> WHAT TO WORK ON: Please translate this sentence from the DACA essay below into Spanish: "Without my parents, I would not be where I am and who I am today."

━━ EXCERPT TO READ

When I was just 3 years old, my parents left their family and everything they knew in Morelia, Mexico, to move my younger sister and me to the United States. They did not know how to speak English or navigate our new home country, but they did know that moving us would provide more opportunities to build a better life for ourselves than our hometown could.
But despite my parents’ hopes for a better life, living here undocumented was far from easy. In addition to facing discrimination and hate, my dad had to juggle three part-time jobs and my mom had to work full time. Even so, my dad still managed to take us to school in the morning and pick us up because, for him, education was always important. My mom made sure to make time for us to be involved in extracurricular activities throughout our early education career.
Without my parents, I would not be where I am and who I am today. Their sacrifices allowed my sisters and me to get a good education and instilled strong values of education and hard work — the same things that I teach my students in school every day.
In essence, my family’s story is similar to the story of many Americans. It is a story of immigrants aspiring for something better — the so-called “American Dream.” But how “American” can one truly be if you are constantly being targeted by white supremacists and blamed for our country’s downfalls? America is the only home I can remember, and yet I feel alienated and unwelcome. It’s mentally and emotionally draining to have to educate people on our situation, to get people to understand that my family is American as any other. We deserve to be citizens just like everyone else.
The Deferred Action for Childhood Arrivals or DACA program has allowed me to live a more “normal” American life: It has allowed me to get a driver’s license, go to college and become an educator in the South Side of Milwaukee. But ever since the executive order was issued for DACA in 2012, it has been under attack, and I constantly find myself being toggled around like a test subject while xenophobic politicians try to end DACA and further criminalize my family.
As an executive order, DACA was never meant to be a permanent solution for younger immigrants like me, and it does nothing to honor my parents’ sacrifices and contributions to this country. Only Congress has the power to pass a permanent pathway to citizenship, and my family and millions of other immigrant essential workers, “Dreamers,” TPS holders and their families need reform and relief now. The pandemic has made passing a clean pathway to citizenship even more urgent, as it would allow immigrant essential workers like my parents to have access to health care, encourage them to get vaccinated and help them work more safely in front-line jobs.
Congress is poised to vote on a historic reconciliation budget bill that includes over $100 billion for a pathway to citizenship for millions that Democrats in the U.S. Senate passed earlier this month. This is a historic opportunity for President Joe Biden and congressional Democrats to deliver on their overdue promise to honor the sacrifices that immigrant essential workers like me have made to keep the rest of our country safe and our economy running.
Alondra Garcia is bilingual elementary school teacher in Milwaukee Public Schools and a recipient of DACA.

━━━━
━━ RECORDED DATA

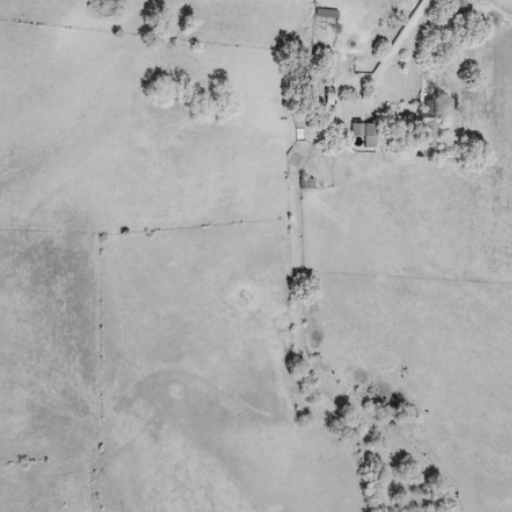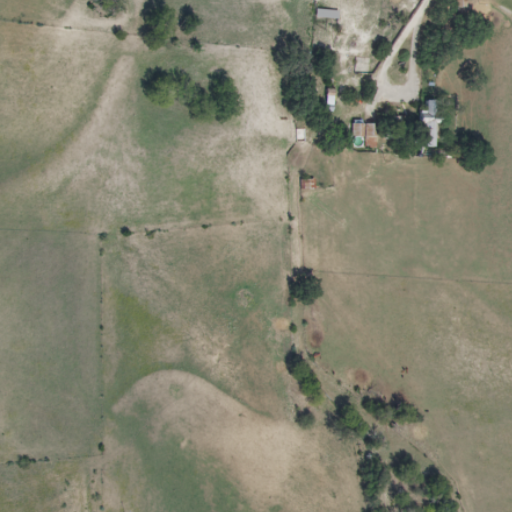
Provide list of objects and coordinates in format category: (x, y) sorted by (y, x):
building: (326, 15)
building: (428, 126)
building: (361, 131)
road: (297, 262)
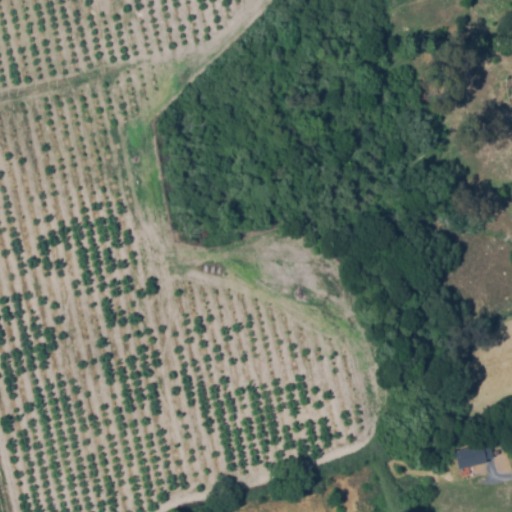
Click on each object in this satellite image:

━━━━

> WRITTEN ANSWER: Sin mis padres, no estaría donde estoy ni sería quien soy hoy.